Nowa Ziemia nie jest jednak tak widowiskowa i rozrywkowa jak Wodny świat. Nie skłania też do refleksji jak Aniara i nie zachwyca jak Vesper. Niemiecko-szwajcarski film został skonstruowany z mnogości klisz: jest więc katastrofa i samotna bohaterka lądująca w nieznanym jej świecie, jest jednowymiarowy czarny charakter o tyrańskich zapędach, jest wreszcie przyjazne dziecko oraz grupa prymitywnych, ale szlachetnych dzikusów.
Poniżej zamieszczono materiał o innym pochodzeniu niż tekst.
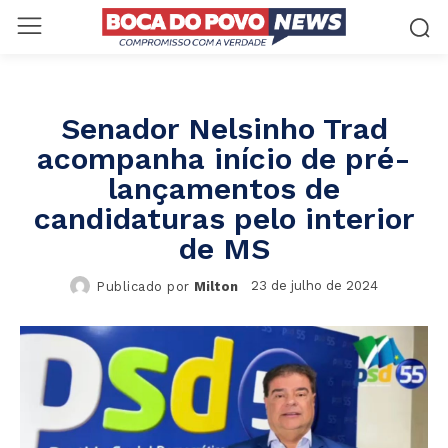
Senador Nelsinho Trad
acompanha início de pré-
lançamentos de
candidaturas pelo interior
de MS
23 de julho de 2024
Publicado por
Milton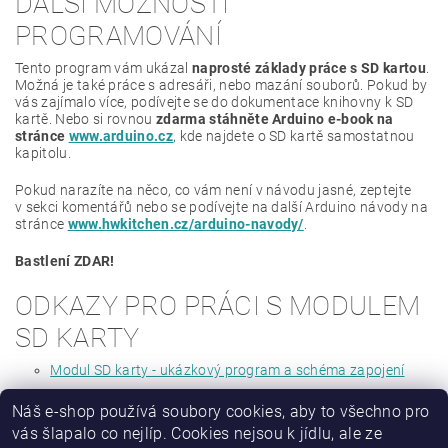
DALŠÍ MOŽNOSTI
{
// jelikož chceme, aby kód proběhl jenom jednou, tak z
PROGRAMOVÁNÍ
}
Tento program vám ukázal
naprosté základy práce s SD kartou
.
Možná je také práce s adresáři, nebo mazání souborů. Pokud by
vás zajímalo více, podívejte se do dokumentace knihovny k SD
kartě. Nebo si rovnou
zdarma stáhněte Arduino e-book na
stránce
www.arduino.cz
, kde najdete o SD kartě samostatnou
kapitolu.
Pokud narazíte na něco, co vám není v návodu jasné, zeptejte
v sekci komentářů nebo se podívejte na další Arduino návody na
stránce
www.hwkitchen.cz/arduino-navody/
.
Bastlení ZDAR!
ODKAZY PRO PRÁCI S MODULEM
SD KARTY
Modul SD karty - ukázkový program a schéma zapojení
Náš e-shop používá soubory cookies, aby to všechno pro
vás šlapalo co nejlíp. Cookies nejsou k jídlu, ale ze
Twórcy choćby o milimetr nie wyszli poza te schematy, toteż postacie są papierowe, akcja nużąca, a fabuła – przewidywalna. Jednak ostatecznym gwoździem do trumny Nowej Ziemi jest całkowity brak jakiejkolwiek logiki i spójności przedstawionego świata, i to choćby przy wskazanym w przypadku takich filmów zawieszeniu niewiary. Już sam punkt wyjścia jest czystym absurdem – jeżeli koloniści z Keplera opanowali technologię podróży międzygwiezdnych, to powrót na wyniszczoną Ziemię nie ma najmniejszego sensu. Niestety nie ma go również ten męczący, sztampowy film.